**Record excerpts**
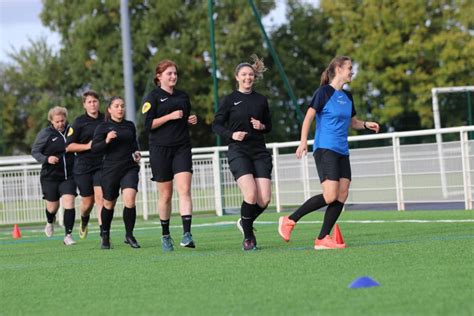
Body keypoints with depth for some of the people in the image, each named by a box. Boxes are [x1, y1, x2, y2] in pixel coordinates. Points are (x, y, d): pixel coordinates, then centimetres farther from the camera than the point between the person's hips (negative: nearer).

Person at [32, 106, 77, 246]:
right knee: (52, 206, 12)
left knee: (69, 203, -14)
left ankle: (68, 235, -7)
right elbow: (34, 151, -4)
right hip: (50, 176, -1)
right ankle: (50, 222, 47)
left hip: (68, 176, 1)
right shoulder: (46, 133, -7)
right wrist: (46, 159, -20)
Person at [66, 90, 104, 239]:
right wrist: (87, 146, -15)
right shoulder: (79, 122, -2)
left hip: (101, 165, 1)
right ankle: (84, 221, 39)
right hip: (83, 167, -1)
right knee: (87, 202, 5)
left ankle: (103, 233, -15)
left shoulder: (105, 119, 7)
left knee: (100, 197, -14)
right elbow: (69, 146, -4)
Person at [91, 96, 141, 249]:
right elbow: (94, 148, -8)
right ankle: (105, 236, 32)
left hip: (130, 168, 2)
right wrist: (106, 141, -24)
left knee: (130, 200, -18)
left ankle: (129, 235, -4)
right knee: (109, 204, 10)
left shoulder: (130, 126, 9)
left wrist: (136, 152, 7)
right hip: (110, 169, -2)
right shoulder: (103, 127, -1)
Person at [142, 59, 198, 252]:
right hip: (160, 149, -3)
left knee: (184, 189, -14)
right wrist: (170, 116, -16)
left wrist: (191, 120, 6)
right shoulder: (153, 97, -1)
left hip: (182, 148, 3)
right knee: (165, 195, 4)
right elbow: (148, 124, -9)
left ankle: (187, 234, -21)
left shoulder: (183, 96, 15)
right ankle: (165, 235, 19)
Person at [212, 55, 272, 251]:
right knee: (251, 195, -20)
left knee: (265, 199, -7)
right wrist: (232, 135, -14)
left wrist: (262, 126, -3)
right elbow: (216, 125, 3)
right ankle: (248, 237, -2)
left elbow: (269, 126, 19)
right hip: (238, 152, -4)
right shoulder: (229, 100, 2)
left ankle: (245, 222, 24)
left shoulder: (261, 100, 11)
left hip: (260, 152, 4)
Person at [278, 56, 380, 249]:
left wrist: (366, 124, 7)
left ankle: (322, 239, 1)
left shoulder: (347, 97, 16)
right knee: (330, 196, -17)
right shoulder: (324, 92, -6)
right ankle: (289, 221, -4)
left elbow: (352, 122, 27)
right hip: (325, 149, -8)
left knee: (342, 195, -2)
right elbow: (308, 117, -8)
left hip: (342, 152, 8)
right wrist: (303, 142, -17)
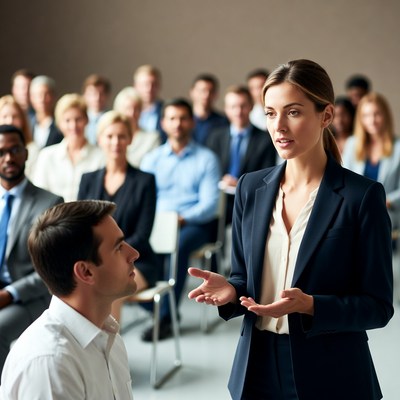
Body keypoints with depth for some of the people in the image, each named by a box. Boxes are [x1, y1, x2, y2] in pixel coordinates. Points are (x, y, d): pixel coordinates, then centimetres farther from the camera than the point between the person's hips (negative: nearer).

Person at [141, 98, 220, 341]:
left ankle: (166, 316, -26)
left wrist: (182, 219, -21)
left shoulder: (207, 159, 6)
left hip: (195, 224, -2)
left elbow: (210, 203, -3)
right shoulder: (152, 159, 16)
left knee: (177, 247, -37)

**Aim of the exercise**
Find the line with "right hip: (238, 152, -4)" in the entries above. Set down exactly every line from it up to and including the line with "left wrist: (182, 219, -21)", images excluded.

**Result below**
right hip: (238, 152, -4)
right shoulder: (229, 100, 2)
left ankle: (245, 222, 24)
left shoulder: (261, 100, 11)
left hip: (260, 152, 4)
Person at [278, 56, 380, 249]:
left wrist: (366, 124, 7)
left ankle: (322, 239, 1)
left shoulder: (347, 97, 16)
right knee: (330, 196, -17)
right shoulder: (324, 92, -6)
right ankle: (289, 221, -4)
left elbow: (352, 122, 27)
right hip: (325, 149, -8)
left knee: (342, 195, -2)
right elbow: (308, 117, -8)
left hip: (342, 152, 8)
right wrist: (303, 142, -17)
Body keypoints with depth for some of the people in the image, each named by a box. Boxes are [x1, y1, x2, y2] in pixel coordinates. Points are (x, y, d): pixel coordinates, then centimetres farther from the camera than the point between the person's hips (negative: nearer).

Person at [141, 98, 220, 341]:
left ankle: (166, 316, -26)
left wrist: (182, 219, -21)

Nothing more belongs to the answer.